Hello Students
Friendly reminders below for Week 1 assignments. We have add extra learning resources for you and if trouble understanding or getting anything to work, please let me know.
The case scenarios are different for each week. I will post these in announcements.
Scenario Week 1 – Discussion Board: Patient is a 48-year-old male with complaints of stiffness in his fingers that migrates to his upper arm joints and increased fatigue over the last few months. The patient works in a bank and types frequently. He commented that he thought he could have carpal tunnel syndrome, but the fatigue was beginning to worry him. The patient reports a family history of rheumatoid arthritis. He is currently taking Motrin for pain which partially relieves the symptoms. He rates his pain a 5/10 at present, aching in both hands. The patient’s vital signs are 120/80, Pulse 78, Res 16, Temp 100.1 F. He denies any recent weight changes. Physical exam reveals: Edema to 4th and 5th PIP joints bilaterally with tenderness in the same joints. His grip strength is decreased bilaterally. No edema of knees or ankles noted.
Post an explanation of the disease highlighted in the scenario you were provided. Include the following in your explanation:
- The role genetics plays in the disease.
- Why the patient is presenting with the specific symptoms described.
- The physiologic response to the stimulus presented in the scenario and why you think this response occurred.
- The cells that are involved in this process.
- How another characteristic (e.g., gender, genetics) would change your response.
Based on the scenario provided, it seems that the patient is likely suffering from rheumatoid arthritis (RA).

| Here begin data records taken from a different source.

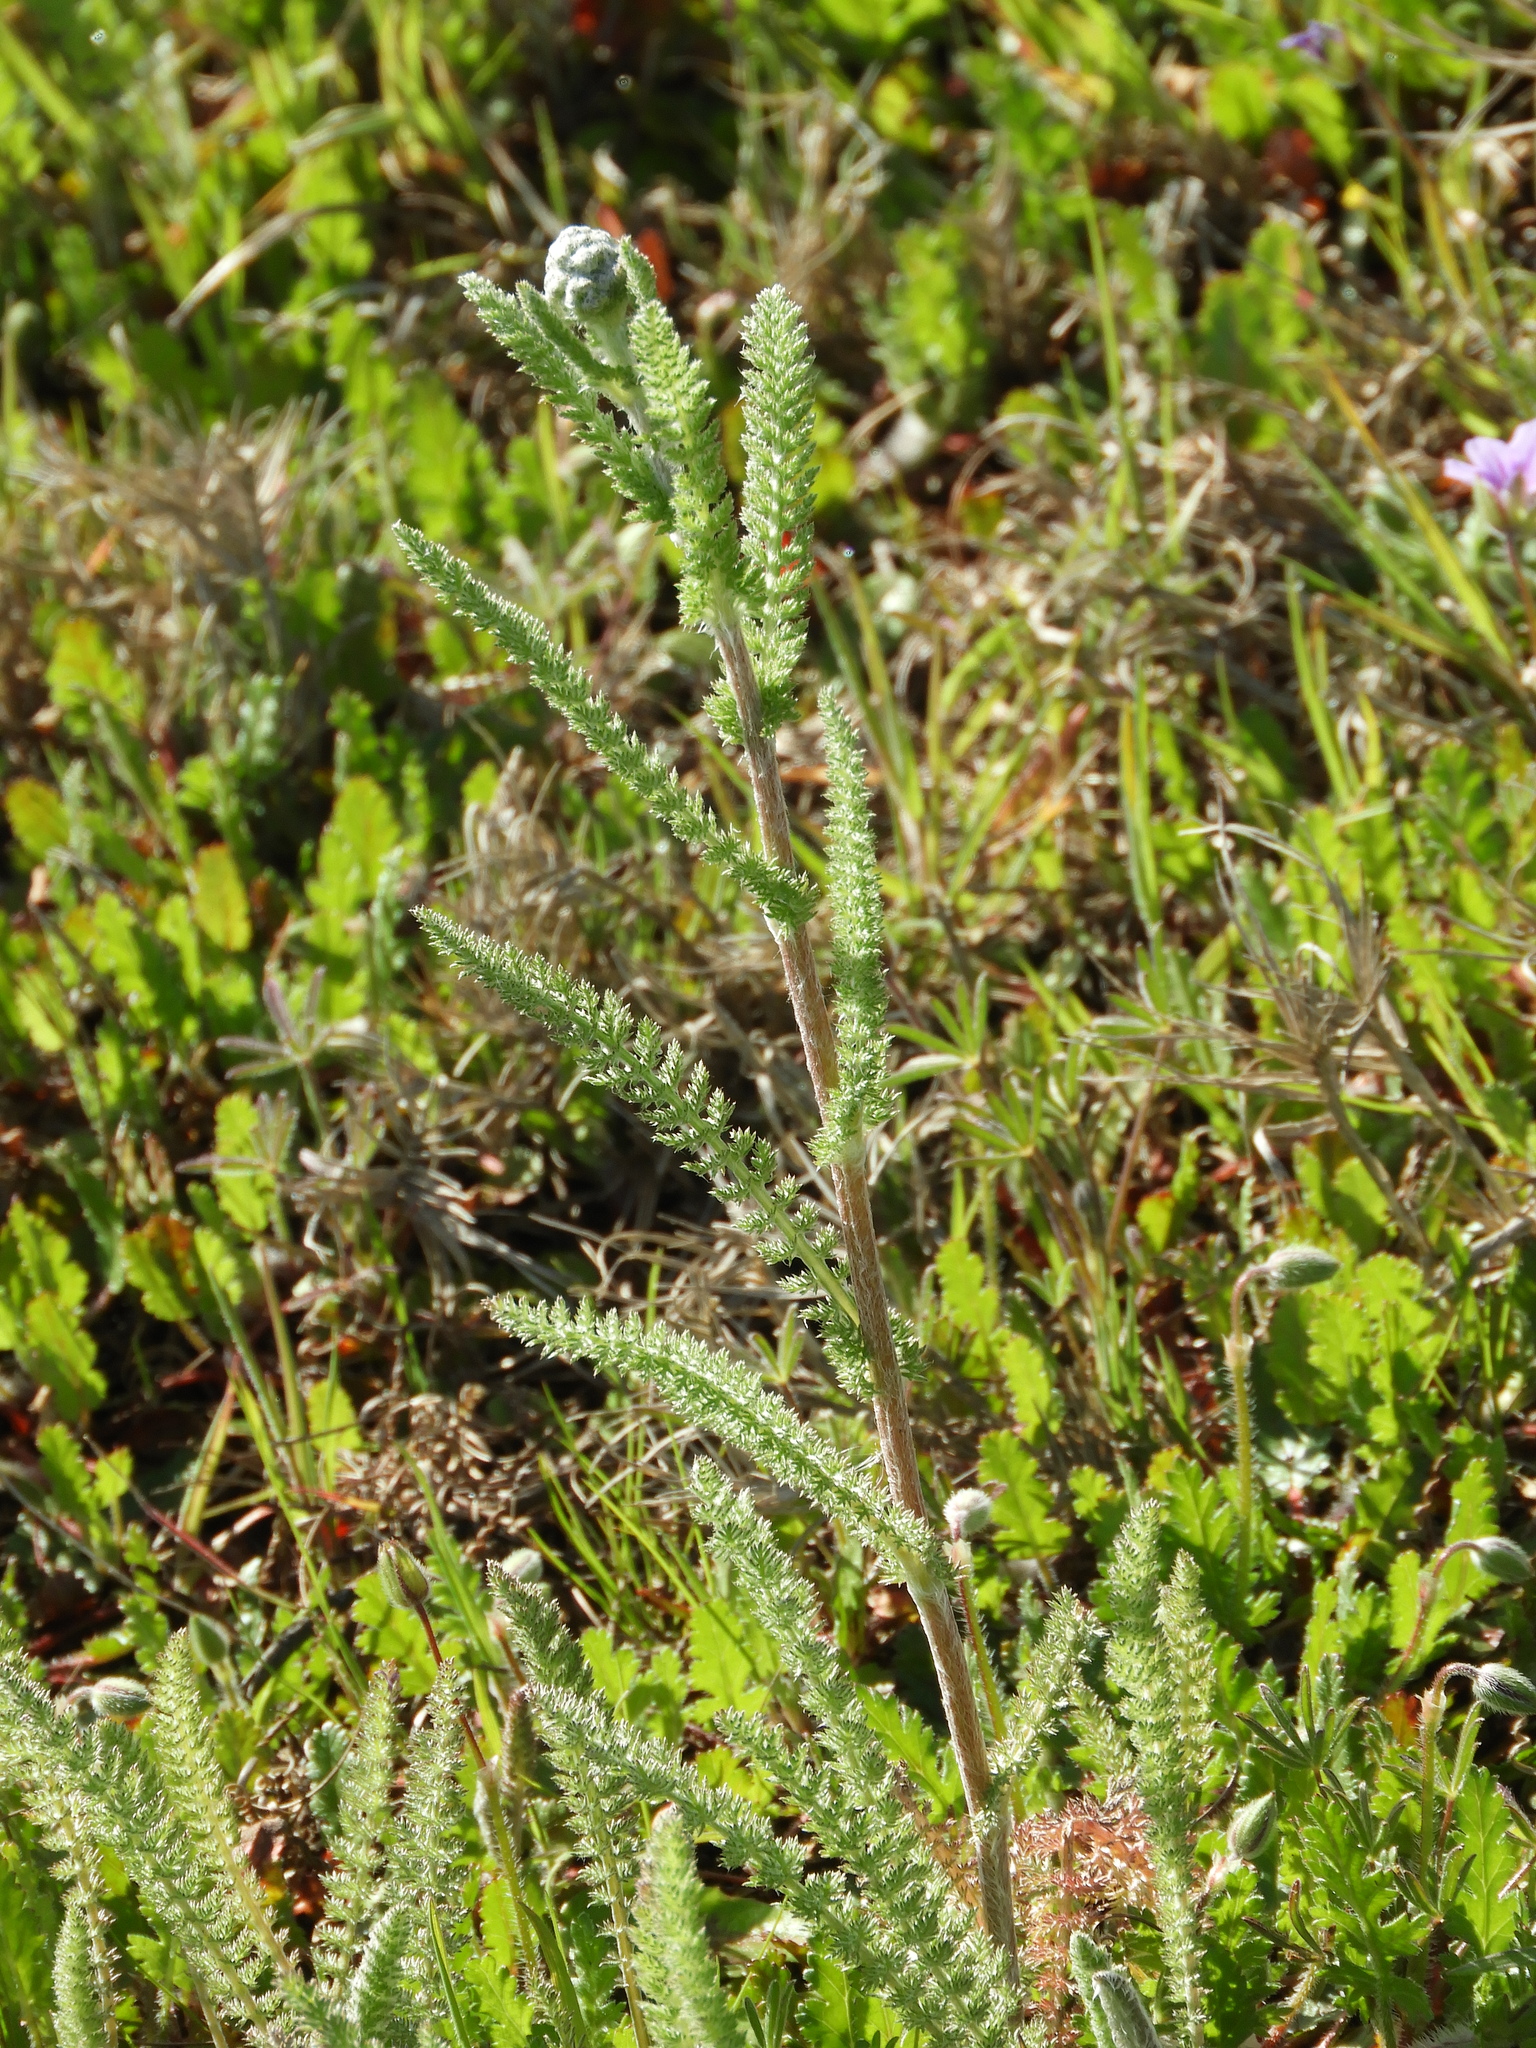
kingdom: Plantae
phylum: Tracheophyta
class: Magnoliopsida
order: Asterales
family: Asteraceae
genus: Achillea
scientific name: Achillea millefolium
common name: Yarrow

Here’s how the various aspects of the scenario tie into the disease and the questions posed:
- Role of Genetics: Rheumatoid arthritis has a strong genetic component. Family history of rheumatoid arthritis increases the likelihood of an individual developing the condition. In this case, the patient reports a family history of RA, indicating a genetic predisposition to the disease.
- Specific Symptoms: The patient presents with stiffness in fingers migrating to upper arm joints, increased fatigue, and pain in the hands. These symptoms are typical of rheumatoid arthritis. The stiffness and pain in the fingers are likely due to inflammation and swelling of the synovial joints, common manifestations of RA. Fatigue is also a common symptom associated with autoimmune diseases like RA.

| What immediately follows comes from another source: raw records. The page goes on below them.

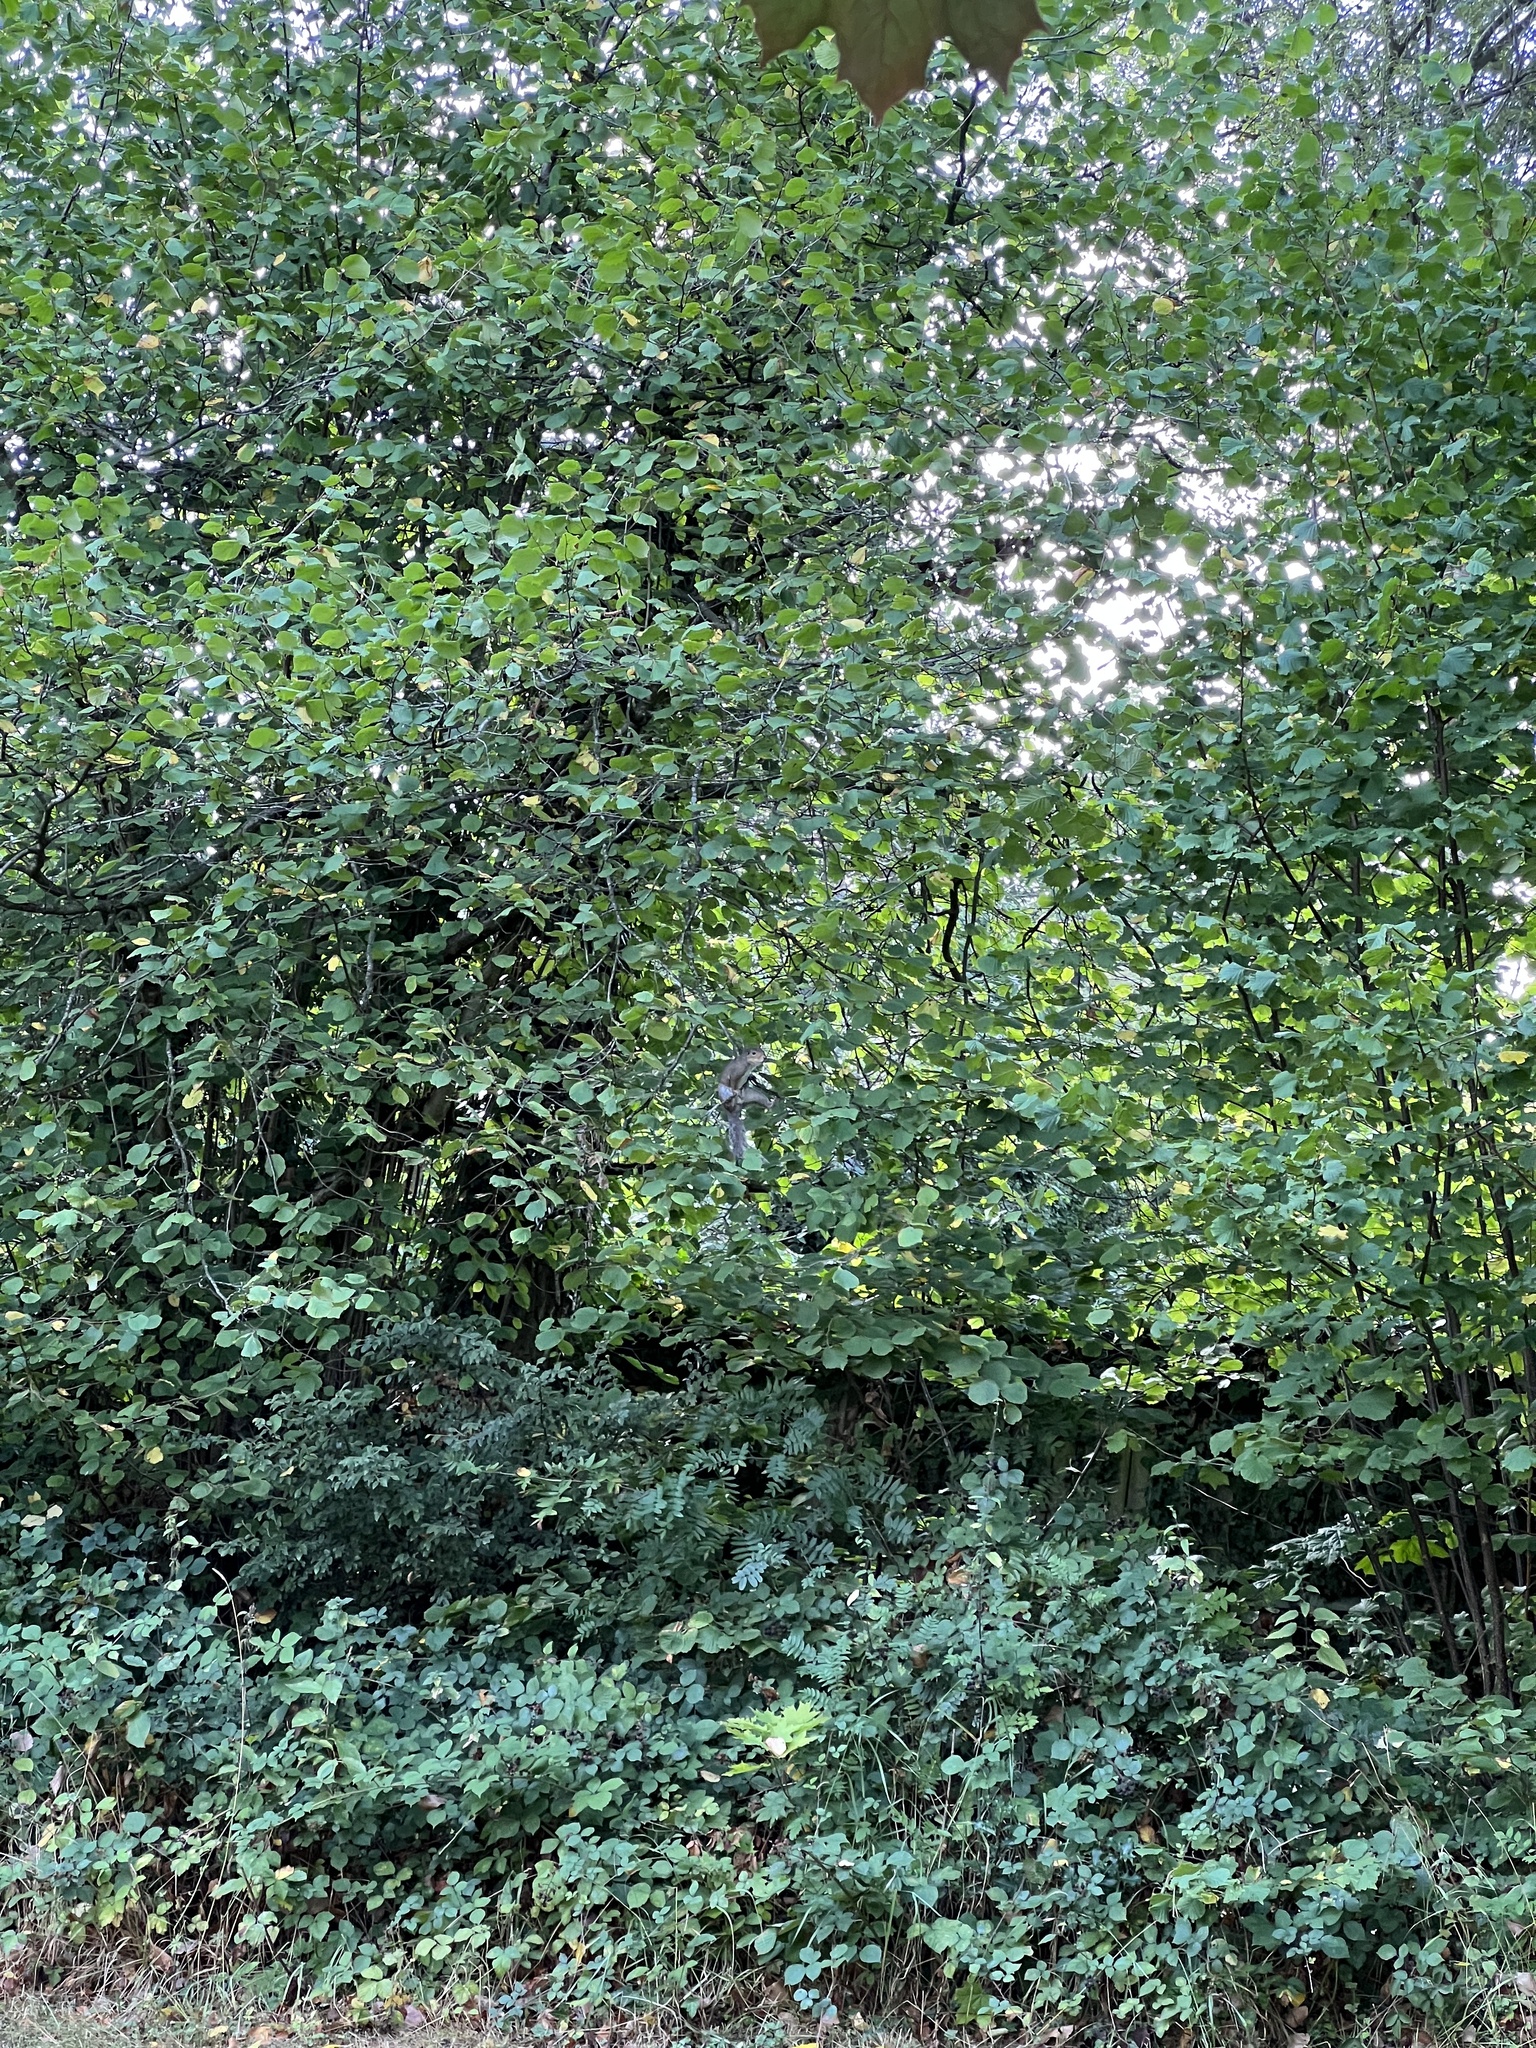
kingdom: Animalia
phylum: Chordata
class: Mammalia
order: Rodentia
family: Sciuridae
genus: Sciurus
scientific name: Sciurus carolinensis
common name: Eastern gray squirrel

- Physiological Response: In rheumatoid arthritis, the immune system mistakenly attacks the synovium, the lining of the membranes that surround the joints. This results in inflammation, swelling, and eventually damage to the joint. The inflammatory response leads to the symptoms described in the scenario, such as pain, tenderness, and decreased grip strength. The presence of edema in the 4th and 5th PIP joints bilaterally indicates inflammation and swelling in these areas.
- Cells Involved: The primary cells involved in the pathophysiology of rheumatoid arthritis are immune cells, particularly T cells and B cells. These cells infiltrate the synovial membrane, leading to the production of inflammatory cytokines and autoantibodies, which contribute to joint inflammation and damage.
- Impact of Other Characteristics: Other characteristics such as gender can influence the presentation and progression of rheumatoid arthritis. Women are more commonly affected by RA than men, and their symptoms may vary in severity. Additionally, environmental factors and lifestyle choices can also influence the development and course of the disease.
In summary, the patient’s presentation aligns with rheumatoid arthritis, a chronic autoimmune disease characterized by joint inflammation, pain, and stiffness. Genetics, immune system dysregulation, and environmental factors play significant roles in the development and progression of the disease.